__REQUIRED ACTION 1__
In the study excerpt on multimorbidity in Canada, what prevalence of multimorbidity (3+ conditions) did the study find in Canada?
__REQUIRED ACTION 2__
In the study excerpt on multimorbidity in Canada, rewrite the paragraph beginning "Other circumpolar states expecting an epidemiological transition" as a short bulleted list that keeps its main facts.

In addition to standard limitations for cross-sectional health surveys, this study has particular limitations related to the representativeness of CCHS for territories, related to phone coverage and language[Citation45]. Explicitly, 2% of the Canadian population is not represented in the CCHS, including persons living in First Nations communities; however this number grows in the north[Citation45]. Language barriers may create selection bias in a study of multimorbidity, which generally occurs among older persons, particularly among northern residents, whose elders may be more likely to speak Indigenous languages not used by CCHS interviewers[Citation25]. Moreover, access to physicians to diagnose conditions may also create a case-ascertainment bias where those in provinces are more likely to be diagnosed with a condition. We could not address these problems analytically so results must be interpreted with caution. Finally, because prevalence measures both the incidence and duration of disease, there is a possibility that differences in survival between the territories and the provinces influence our estimates, with known higher age-standardized mortality in the territories[Citation46]. However, for Nunavut the leading cause of death is suicide, which would not be captured by our estimates, and injury also contributes a greater proportion to the causes of mortality in northern territories [Citation46,Citation47]. How different mortality patterns may affect multimorbidity estimates was beyond the scope of our project, but should be considered in future research.

Conclusion

This study found a prevalence of multimorbidity (3+ conditions) of 14% in Canada (over 3.7 M people). Northern Canada did not have a higher prevalence of multimorbidity than the provinces in our main analysis, which was confirmed through multiple sensitivity analyses. However, lower prevalence of multimorbidity in the territories compared to provinces among those in households with less than post-secondary education, males, and youth are novel findings.

Other circumpolar states expecting an epidemiological transition to chronic disease in their northern-most populations may find these estimates and our methodology of interest. While multimorbidity prevalence estimates are not directly comparable with other circumpolar countries, given variations in data sources, conditions considered, and definitions of multimorbidity, our methods may be of particular interest to researchers investigating multimorbidity prevalence using survey data. Use of a larger sample by combining several CCHS cycles, and using the confidential CCHS microdata file, including population origin and specific territory, rather than PUMF, would enrich future analyses based on our preliminary findings.

Author Contributions

CAB conceptualized and designed study. CAB acquired and analyzed data, and interpreted the results with advice from MEK. CAB wrote the manuscript with critical review and commenting from MEK. Both authors were involved in the approval of the final manuscript.

Acknowledgments

The authors gratefully acknowledge comments on previous drafts from course participants at the University of British Columbia, School of Population and Public Health (504/007; Winter 2018).

Disclosure statement

No potential conflict of interest was reported by the authors.

Additional information

Funding

MEK holds research grants from the Natural Sciences and Engineering Research Council of Canada and BC SUPPORT Unit, and is supported by the Michael Smith Foundation for Health Research Scholar award. Over the past two years, MEK has received consulting fees from Biogen Inc.

__LISTED RECORDS__
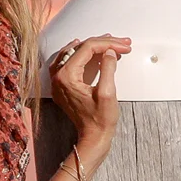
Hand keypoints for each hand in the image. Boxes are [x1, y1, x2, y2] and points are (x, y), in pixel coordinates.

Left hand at [48, 34, 131, 162]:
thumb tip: (109, 52)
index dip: (108, 44)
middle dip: (103, 44)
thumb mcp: (107, 92)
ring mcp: (58, 82)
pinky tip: (87, 51)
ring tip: (109, 43)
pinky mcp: (63, 87)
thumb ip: (107, 68)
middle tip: (121, 43)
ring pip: (73, 53)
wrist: (93, 137)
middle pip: (80, 49)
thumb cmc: (99, 120)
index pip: (87, 49)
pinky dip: (81, 55)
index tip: (123, 46)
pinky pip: (69, 62)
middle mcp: (58, 78)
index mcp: (66, 77)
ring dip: (92, 47)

__WRITTEN SOLUTION 1__
14%, which is over 3.7 million people.

__WRITTEN SOLUTION 2__
- Other circumpolar states expecting a shift toward chronic disease in their northern-most populations may find these estimates and methods of interest.
- The prevalence estimates can't be compared directly with other circumpolar countries because data sources, conditions considered, and definitions of multimorbidity differ.
- The methods may be especially useful to researchers studying multimorbidity prevalence with survey data.
- Future analyses could be enriched by combining several CCHS cycles for a larger sample and by using the confidential CCHS microdata file, which includes population origin and specific territory, rather than the PUMF.